University of Virginia Library


25

THE FRONT OF PETERBOROUGH CATHEDRAL

He reared the minster portal long ago,
The “Golden Borough's” chiefest architect,
Scooped in its rocky face three caverns deep,
Piled 'gainst their sides aspiring carven reeds,
Banded as those that stand in neighbour fens,
Raised o'er this work of his a soaring mass
Of pediment, and pinnacle, and tower,
And spire—then passed into the darkness whence
He sprang, and no man knoweth of his name.
Within the minster aisles lie abbots old,
Frowning in marble as they frowned in flesh,
And all who will may know them as they were;
But he that wrought the centuries' delight,
The glorious minster's crowning grace, lives not
In stiffly sculptured effigy like these,
Nor on cathedral fabric-rolls are writ
The letters of his name.
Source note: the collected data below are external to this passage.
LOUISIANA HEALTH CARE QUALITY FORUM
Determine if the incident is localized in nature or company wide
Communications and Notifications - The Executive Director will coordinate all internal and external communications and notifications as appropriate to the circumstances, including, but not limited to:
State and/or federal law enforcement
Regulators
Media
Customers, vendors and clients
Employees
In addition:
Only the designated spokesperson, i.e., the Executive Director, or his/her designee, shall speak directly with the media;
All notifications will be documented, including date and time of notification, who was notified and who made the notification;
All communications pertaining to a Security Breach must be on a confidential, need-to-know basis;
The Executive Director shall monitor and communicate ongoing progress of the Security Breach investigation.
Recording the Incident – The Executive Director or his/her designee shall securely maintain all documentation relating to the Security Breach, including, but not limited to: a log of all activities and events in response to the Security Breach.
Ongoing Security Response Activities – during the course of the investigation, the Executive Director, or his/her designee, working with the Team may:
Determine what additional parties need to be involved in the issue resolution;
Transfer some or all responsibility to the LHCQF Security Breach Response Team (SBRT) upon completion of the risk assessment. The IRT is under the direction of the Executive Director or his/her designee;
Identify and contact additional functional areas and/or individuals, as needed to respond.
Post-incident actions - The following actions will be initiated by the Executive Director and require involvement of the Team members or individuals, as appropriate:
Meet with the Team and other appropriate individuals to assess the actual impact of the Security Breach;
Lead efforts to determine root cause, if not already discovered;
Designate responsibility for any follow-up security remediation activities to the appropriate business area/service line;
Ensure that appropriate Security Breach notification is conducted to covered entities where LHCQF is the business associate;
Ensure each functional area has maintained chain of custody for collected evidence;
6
What matters it?

26

He breathed one song, this singer of the past,
And all the air yet trembles to his tones;
He wrote his verse across the minster front
Where all the world might see, and not one line
The world has lost through centuries' sun and storm.
What matters that he left his verse unsigned?
What boots it how he looked to those who saw?
Ah! Peterborough's poet questionless
Knew well how scant the worth of name beside
Achievement's crowning skill. The little deed
May fitly claim the signature's reward
Scrawled underneath, but not the master's work
Needs blurring with the master's name, and thus
The triple gate of Peterborough gleams
Through all the ages from its maker's times
To these, as fair as only that is fair
Which has no need that men should ask “Who wrought?”